The method to retrieve the extra information from the API is here :
def id_to_info(id): r = requests.get('https://api.themoviedb.org/3/movie/{movie_id}?api_key=key&language=en-U&sort_by=revenue.desc&include_all_movies=true'.format(movie_id=id)) if r.status_code == 200:
data = r.json()
if data['runtime'] == None:
data['runtime'] = 0
elif data['imdb_id'] == None:
data['imdb_id'] = 'nan'
return {'revenue':data['revenue'], 'budget':data['budget'],
'runtime':data['runtime'], 'imdb_id':data['imdb_id']} else:
errors.append(r.status_code)
ids.append(id)
return {'revenue': 0, 'budget':0, 'runtime':0, 'imdb_id': 'nan'}
Data Cleaning
After loading the data and some initial investigatory work, it was clear reformatting some of the columns was necessary. For example, entries for the genre ids and the dates columns were formatted as strings, and needed to be converted to lists of numbers and datetime respectively, so the data could be properly manipulated.

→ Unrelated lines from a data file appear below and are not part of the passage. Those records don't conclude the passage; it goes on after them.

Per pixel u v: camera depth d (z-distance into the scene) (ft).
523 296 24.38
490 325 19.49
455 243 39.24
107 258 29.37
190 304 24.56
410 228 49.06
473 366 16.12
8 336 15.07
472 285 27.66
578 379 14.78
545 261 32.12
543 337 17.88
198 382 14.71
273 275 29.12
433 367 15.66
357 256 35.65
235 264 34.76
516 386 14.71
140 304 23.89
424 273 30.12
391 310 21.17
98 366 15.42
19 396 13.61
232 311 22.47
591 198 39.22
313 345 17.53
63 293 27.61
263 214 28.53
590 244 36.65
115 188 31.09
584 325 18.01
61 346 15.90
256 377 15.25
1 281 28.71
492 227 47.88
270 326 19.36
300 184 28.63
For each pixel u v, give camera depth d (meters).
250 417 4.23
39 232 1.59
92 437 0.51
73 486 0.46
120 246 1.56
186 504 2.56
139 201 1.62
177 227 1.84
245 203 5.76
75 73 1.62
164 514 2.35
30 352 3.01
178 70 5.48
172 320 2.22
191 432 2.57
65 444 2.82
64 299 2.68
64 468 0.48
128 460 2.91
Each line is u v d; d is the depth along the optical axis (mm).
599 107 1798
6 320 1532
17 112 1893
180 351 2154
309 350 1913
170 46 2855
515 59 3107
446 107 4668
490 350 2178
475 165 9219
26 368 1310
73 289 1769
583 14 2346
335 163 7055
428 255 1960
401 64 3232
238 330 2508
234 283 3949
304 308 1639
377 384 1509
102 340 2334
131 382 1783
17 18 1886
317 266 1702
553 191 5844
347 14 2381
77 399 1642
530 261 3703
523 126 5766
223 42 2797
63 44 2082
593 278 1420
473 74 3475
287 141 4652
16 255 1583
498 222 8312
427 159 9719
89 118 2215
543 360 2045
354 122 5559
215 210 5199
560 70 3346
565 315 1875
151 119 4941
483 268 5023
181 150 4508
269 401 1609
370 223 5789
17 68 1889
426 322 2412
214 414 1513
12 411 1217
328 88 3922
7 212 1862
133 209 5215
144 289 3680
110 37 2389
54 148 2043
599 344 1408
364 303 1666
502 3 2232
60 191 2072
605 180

# convert the genre ids from strings into lists of numbers
def convert_list(lst):
try:
lst1 = lst.strip('][').split(', ')
return [int(x) for x in lst1]
except:
return 0
# convert the genre columns to numbers
tmdb_movies['genre_ids'] = tmdb_movies.genre_ids.apply(lambda x: convert_list(x))#convert the release date column to datetime
tmdb_movies.release_date = tmdb_movies.release_date.apply(lambda x: datetime.strptime(x, '%Y-%m-%d'))
Inflation
Movie data from TMDB was useful, but it occurred to me while looking at older movies that the information was not adjusted for inflation. I’ve come across other reports ranking movies while taking inflation into account, so I decided to explore the idea myself! In order to consider budget and revenue for movies made in the past, all monetary information was adjusted to 2020 dollars. I gathered historical inflation rates from the us inflation calculator website.
Then, the the results were added from the website into a dictionary. Each key-value pair was a year and corresponding inflation rate:
# dictionary format ir_dict
{year: inflation_rate}
The method from there was to take the target dataframe of movie information and loop through each row, taking the year a movie was made, and then adjusting the revenue and budget information to 2020 dollars. Below is the calculation I used to do so:
for curr_year in range(year, 2021, 1):
inflation_rate = ir_dict[curr_year]
new_revenue = (current_revenue * float(inflation_rate/100)) + current_revenue
current_revenue = new_revenue
new_budget = (current_budget * float(inflation_rate/100)) + current_budget
current_budget = new_budget
Q: What types of movies are recommended?
This is the first question I sought to answer. I basically did this by looking at groups of movies and considering revenue and the returns for each genre. Returns were calculated as a multiple dividing revenue by budget.
Sources
I used TMDB information, and only considered movies with a budget higher than $1,000 and revenue greater than $0. I also dropped rows where no genre information was included.
What genres generate the highest revenue?
As a first part to this question, I decided to group the movies by genre, and then look at the average revenue for movies in each category. It is worth noting that there were very different numbers of movies made for each genre, and that a few categories such as TV movies, which only accounted for 3 movies in the dataset, was not even included in the following visualization as a result. I decided to plot a bar graph displaying average revenue for each movie type. I also included the average budget for each movie, so that visualizing the profit margin was possible. Due to several extreme outliers in budget and revenue, median was chosen as the measure of centrality.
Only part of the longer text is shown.